Nice theory. Won’t work out in practice, because this produces code that will run, and it’s AI, so it must be good, right?
When you found code on the internet, it was presented in a context that let you make better judgement (e.g. on Stack Overflow this regular expression would have had a score of roughly −∞ and multiple highly-voted comments saying “do not use this, it’s catastrophically bad”), and where you have to put in more effort to plug it in and shuffle things around a bit as well. With Copilot, you get given ready-to-go code without any sanity checking at all.
See even how, a few seconds later in the video, the author does test it out—but not thoroughly enough.
I think Copilot should report the matching source URL to allow the user to visit the page and see the context and license. This move would also placate some copyright questions because it would be like searching StackOverflow or Github for inspiration.
The problem of content attribution (exact and fuzzy match) has been studied before under the task of plagiarism detection for student essays. Funny thing is that a plagiarism detection Copilot would also disclose past cases of copyright violation and cause attribution disputes because code sitting unchecked in various repos would suddenly become visible.
If you can't trace the source then it's transformative use. If it matches training data then it needs to report the source like a search engine and place all responsibility on the user.

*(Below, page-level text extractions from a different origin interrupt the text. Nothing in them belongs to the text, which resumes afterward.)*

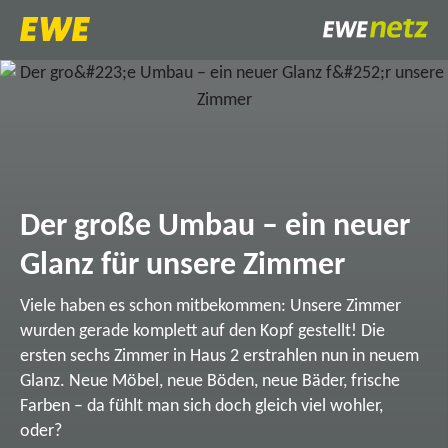
Der große Umbau – ein neuer
Glanz für unsere Zimmer
Viele haben es schon mitbekommen: Unsere Zimmer
wurden gerade komplett auf den Kopf gestellt! Die
ersten sechs Zimmer in Haus 2 erstrahlen nun in neuem
Glanz. Neue Möbel, neue Böden, neue Bäder, frische
Farben – da fühlt man sich doch gleich viel wohler,
oder?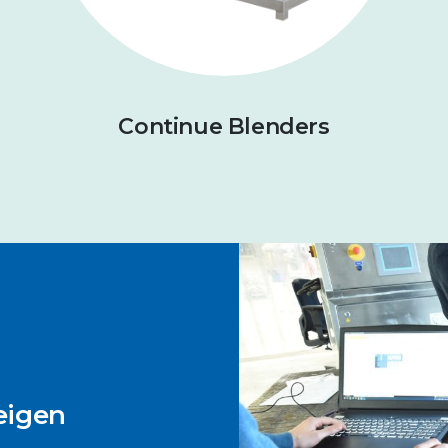
s
Continue Blenders
eigen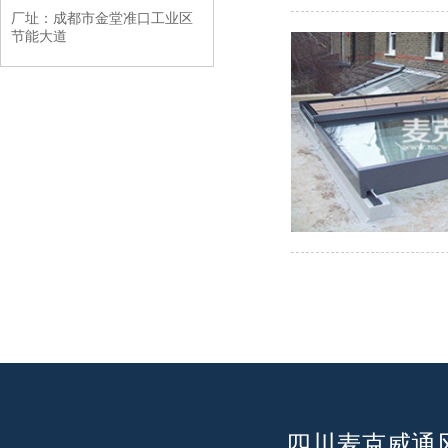
厂址：成都市金堂准口工业区
节能大道
四川麦克威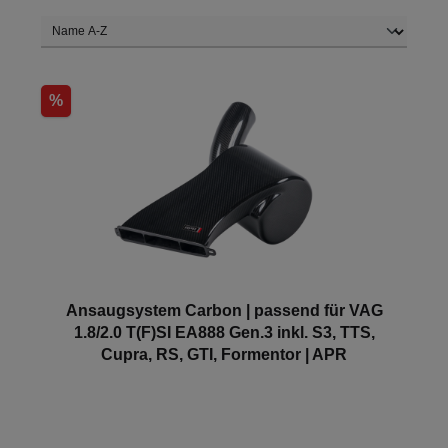
%
Ansaugsystem Carbon | passend für VAG
1.8/2.0 T(F)SI EA888 Gen.3 inkl. S3, TTS,
Cupra, RS, GTI, Formentor | APR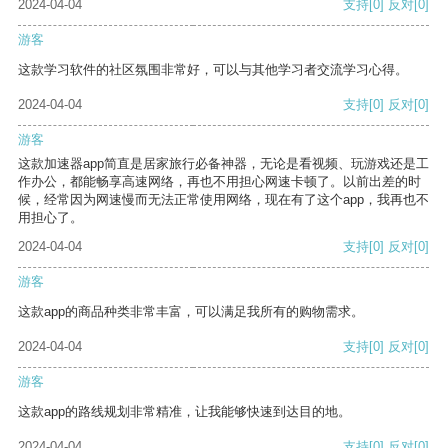
2024-04-04
支持
[0]
反对
[0]
游客
这款学习软件的社区氛围非常好，可以与其他学习者交流学习心得。
2024-04-04
支持
[0]
反对
[0]
游客
这款加速器app简直是居家旅行必备神器，无论是看视频、玩游戏还是工
作办公，都能畅享高速网络，再也不用担心网速卡顿了。以前出差的时
候，经常因为网速慢而无法正常使用网络，现在有了这个app，我再也不
用担心了。
2024-04-04
支持
[0]
反对
[0]
游客
这款app的商品种类非常丰富，可以满足我所有的购物需求。
2024-04-04
支持
[0]
反对
[0]
游客
这款app的路线规划非常精准，让我能够快速到达目的地。
2024-04-04
支持
[0]
反对
[0]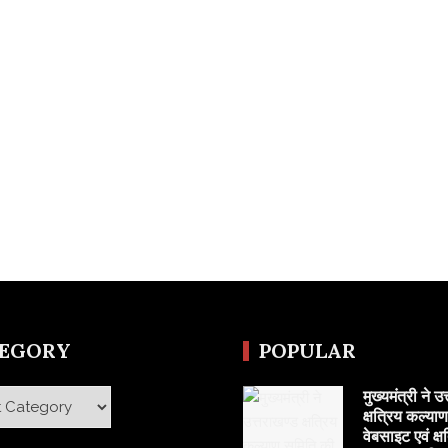
TEGORY
POPULAR
मुख्यमंत्री ने उ
y
क्षत्रिय कल्या
वेबसाइट एवं क्ष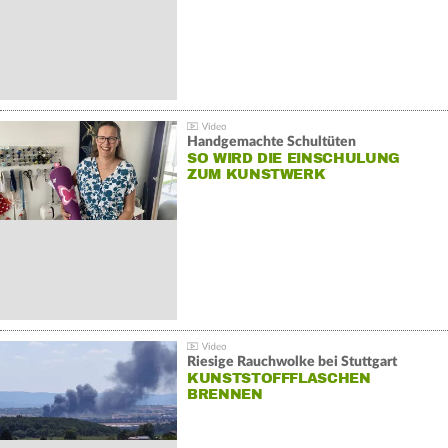
Handgemachte Schultüten
SO WIRD DIE EINSCHULUNG
ZUM KUNSTWERK
Riesige Rauchwolke bei Stuttgart
KUNSTSTOFFFLASCHEN
BRENNEN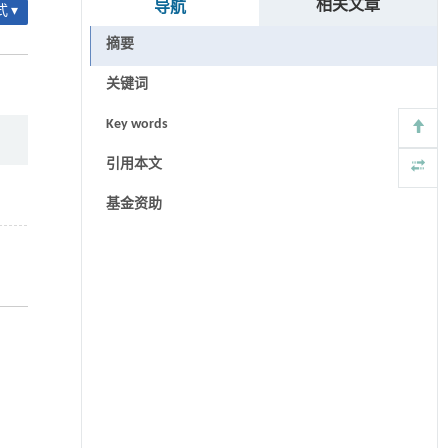
相关文章
导航
 ▾
摘要
关键词
Key words
引用本文
基金资助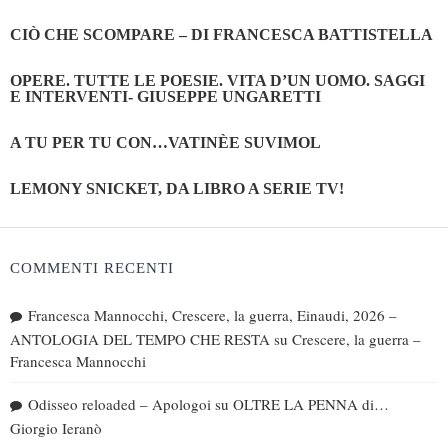
CIÒ CHE SCOMPARE – DI FRANCESCA BATTISTELLA
OPERE. TUTTE LE POESIE. VITA D’UN UOMO. SAGGI
E INTERVENTI- GIUSEPPE UNGARETTI
A TU PER TU CON…VATINÈE SUVIMOL
LEMONY SNICKET, DA LIBRO A SERIE TV!
COMMENTI RECENTI
Francesca Mannocchi, Crescere, la guerra, Einaudi, 2026 –
ANTOLOGIA DEL TEMPO CHE RESTA
su
Crescere, la guerra –
Francesca Mannocchi
Odisseo reloaded – Apologoi
su
OLTRE LA PENNA di…
Giorgio Ieranò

And fuzzy code matching could be easily implemented by using the a model similar to CLIP (contrastive) to embed code snippets.
The judge is still out on the licensing issue. And given it can, at least sometimes, output verbatim copy paste, including comments, of well-known GPL code[0], well, let's just say the issue is not clear-cut.
Copilot's api and suggestions could easily (and maybe was?) implemented as a SBQA style model. Using a search engine to find promising examples/context followed by a transformer model to synthesize the final output.
Attribution would clearly be required in such a search derived model.
Regardless of the licence, does the produced code even quality for copywrite protection, or does it fall under fair use?
what licence, if any, is there for unique code generated by co-pilot etc etc etc.
its a great big ball of who knows, however I expect that noting your only getting snippets you would be highly unlikly to get code that dosent fall under the fair use provisions, that said IANAL
So if we classify AI as search.. and then claim fair use.. we can launder dirty viral code.. how could this go wrong?
But really, if thispersondoesnotexist is just a really good per-pixel search against a corpus of human faces where each “page” of result pixels is organized in a grid presented as a new image with its own metadata..
I mean I guess Google really was an AI company all along.
No, it doesn't. If my understanding of it is correct, it's an autoencoder, then a few more bits of AI. The MINST dataset is a collection of hand written digits used in many early machine learning classes. Usually they are used to train a classifier, which returns the correct digit given an image. They can also be used to train an autoencoder, which will take an image in, compress it down to far fewer channels, and put out an image that quite closely matches the original.
Once you have an autoencoder, it is easer to input data, and train a neural network to do something with the compressed output. There is no way the autoencoder knows which samples were used to generate the resulting output, it's just optimized at compression.
Thus, Copilot isn't search. You could take the entire corpus it was trained on, and log all the compressed outputs. You could then take a given output before the autoencoder expands it back out, tell which few source code fragments were closest, but there are no guarantees.
TLDR; A far closer analogy: Copilot acts like a Comedian who has stolen a lot of jokes, and can't even remember where they came from.
Search engines give you a link where you can (usually) see the code in context, who wrote it, when, license, etc. And often more, like who is using it where, how often it's updated, contact info, test suites, and so on.
Is this true? From what I remember reading, the code was uniquely created (but I could be wrong). If that's the case, then does it tel you what license the generated code is under?